Estudo mostra que oferecer comunicação multicanal e utilizar a inteligência de geolocalização na logística da entrega são fundamentais.

Relacionamento real  no comercio virtual
Relacionamento real no comercio virtual

A cada dia o consumidor exige um relacionamento mais profundo, dinâmico e personalizado com seus fornecedores. Por outro lado, cada vez mais as empresas buscam concretizar um relacionamento agradável e de longo prazo com seus clientes.

Mas quando o assunto é e-commerce existem ações que, quando não bem realizadas, comprometem fatalmente as chances da segunda compra. É o que mostra pesquisa encomendada pela Pitney Bowes Software para conhecer os hábitos de compra e de relacionamento do consumidor online brasileiro.

A pesquisa foi realizada no último mês de novembro, com entrevistados que já fizeram compras pela Internet, pela empresa Quanti Pesquisa de Mercado. O estudo foi feito pela web e mostra de perto o perfil da distribuição dos usuários da Internet no Brasil:

– 56% homens e 44% mulheres;
– 66% no Sudeste, 14% no Sul, 14% no Nordeste, 5% no Centro Oeste e 1% na região Norte;
– 32% Classe B2, 25% Classe B1, 28% Classe C e 15% Classe A.

Com relação a conhecimento, experimentação e preferência de compra, a Americanas.com tem 100% de conhecimento, 75% de experimentação e 15% de preferência entre os 24 sites/lojas avaliados.

Para 62% dos consumidores, o preço é o fator mais importante na hora de fazer uma compra online, enquanto 55% destacam a segurança para fazer pagamentos quando faz uma aquisição pela Internet. Na sequência aparece o compromisso com o prazo de entrega (43%), taxas de entrega (36%), política de devolução (17%) e facilidade para rastrear a compra (12%).

Entre os motivos que geram desistência da compra online, o campeão foi o “serviço da entrega” – taxas de entrega (66%), prazos de entrega muito longos (54%) e a falta de clareza na política de devolução (34%).

Segundo Ronaldo Oliveira, diretor da Pitney Bowes Software Brasil, estes resultados indicam a importância das empresas investirem na logística de entrega com soluções de geolocalização para garantir, desde o abastecimento dos centros de distribuição, até a entrega do produto dentro do prazo e a possibilidade de rastreamento pelo consumidor.

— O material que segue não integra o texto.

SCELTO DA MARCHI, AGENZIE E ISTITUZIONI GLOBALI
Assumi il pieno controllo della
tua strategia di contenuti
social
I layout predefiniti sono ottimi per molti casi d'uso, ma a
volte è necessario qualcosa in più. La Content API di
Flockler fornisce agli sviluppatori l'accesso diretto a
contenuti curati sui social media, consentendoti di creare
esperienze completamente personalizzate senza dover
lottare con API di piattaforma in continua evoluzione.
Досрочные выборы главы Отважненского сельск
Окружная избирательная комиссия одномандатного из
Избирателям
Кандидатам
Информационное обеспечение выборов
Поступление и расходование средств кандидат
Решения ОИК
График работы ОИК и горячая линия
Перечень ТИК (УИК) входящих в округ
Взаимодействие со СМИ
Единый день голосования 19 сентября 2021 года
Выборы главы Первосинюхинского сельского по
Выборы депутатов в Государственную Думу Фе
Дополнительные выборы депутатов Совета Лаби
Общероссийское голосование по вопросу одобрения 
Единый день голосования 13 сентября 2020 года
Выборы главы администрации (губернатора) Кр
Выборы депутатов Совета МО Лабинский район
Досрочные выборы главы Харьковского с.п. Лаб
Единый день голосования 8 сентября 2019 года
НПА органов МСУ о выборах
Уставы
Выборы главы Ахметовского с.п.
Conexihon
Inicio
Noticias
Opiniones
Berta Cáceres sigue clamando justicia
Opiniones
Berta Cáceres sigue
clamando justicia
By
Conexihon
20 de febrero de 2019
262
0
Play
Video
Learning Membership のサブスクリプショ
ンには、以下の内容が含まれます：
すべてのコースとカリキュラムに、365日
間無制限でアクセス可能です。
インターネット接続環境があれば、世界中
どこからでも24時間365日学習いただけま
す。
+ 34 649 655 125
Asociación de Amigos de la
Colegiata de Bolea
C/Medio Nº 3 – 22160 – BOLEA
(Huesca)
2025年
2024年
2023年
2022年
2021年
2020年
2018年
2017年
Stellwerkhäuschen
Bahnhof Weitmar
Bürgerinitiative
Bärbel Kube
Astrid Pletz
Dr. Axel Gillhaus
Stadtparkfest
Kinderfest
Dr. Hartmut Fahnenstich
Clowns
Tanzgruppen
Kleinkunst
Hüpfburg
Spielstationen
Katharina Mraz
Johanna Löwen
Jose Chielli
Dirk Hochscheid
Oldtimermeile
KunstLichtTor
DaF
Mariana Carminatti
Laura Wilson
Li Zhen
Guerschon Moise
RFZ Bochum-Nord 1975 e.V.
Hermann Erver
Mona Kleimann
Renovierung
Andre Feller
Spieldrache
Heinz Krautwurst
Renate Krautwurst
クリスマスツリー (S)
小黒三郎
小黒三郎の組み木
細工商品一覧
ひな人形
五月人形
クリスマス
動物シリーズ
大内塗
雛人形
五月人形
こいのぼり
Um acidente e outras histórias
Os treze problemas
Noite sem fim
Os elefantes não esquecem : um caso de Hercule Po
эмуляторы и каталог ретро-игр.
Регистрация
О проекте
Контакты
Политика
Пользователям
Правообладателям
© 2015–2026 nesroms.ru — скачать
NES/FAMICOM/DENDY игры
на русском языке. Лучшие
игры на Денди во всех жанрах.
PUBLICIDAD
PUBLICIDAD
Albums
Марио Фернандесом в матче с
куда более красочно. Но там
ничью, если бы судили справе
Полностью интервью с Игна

Quanto aos produtos preferidos para comprar pela Internet, 57% dos entrevistados preferem adquirir livros. Na sequência aparecem eletrônicos (48%), eletrodomésticos (43%), eletrônicos de alta tecnologia (43%) e CDs e DVDs (35%).

Sobre os canais de atendimento para que o consumidor possa entrar em contato com a loja/site, o resultado mostra a clara preferência pelo atendimento multicanal.  O canal de contato preferido com lojas online ainda é o 0800 (29%), seguido bem de perto pelo e-mail e pelo chat online com 26% cada.

“Gerenciar a comunicação com o cliente faz a diferença entre vender uma única vez e se relacionar com o consumidor ao longo de sua vida”, destaca Oliveira.

Mas o diretor alerta sobre a complexidade de gerenciar todas estas soluções, sem perder a qualidade das informações, nem oportunidades de novos negócios. “Muitas organizações gerenciam as interações com seus clientes de forma descentralizada e por vários departamentos distintos.  Isto gera perdas de informações preciosas e uma grande insatisfação no consumidor”, complementa o executivo.

Para as compras de Natal 74% dos entrevistados afirmaram que pretendem fazê-las pela Internet. Livros (39%) serão provavelmente os presentes mais comprados, seguidos de brinquedos (34%). O valor médio gasto em compras online para o Natal deverá ficar por volta de R$ 655, porém entre as pessoas com filhos a média de gastos deverá ser mais alta (R$ 797).

Para 29% o valor gasto deverá ser o mesmo do Natal passado. Já para 33%, o valor deverá ser maior ou bem maior que ano passado. Porém, para 38% o valor será menor ou bem menor que no ano anterior.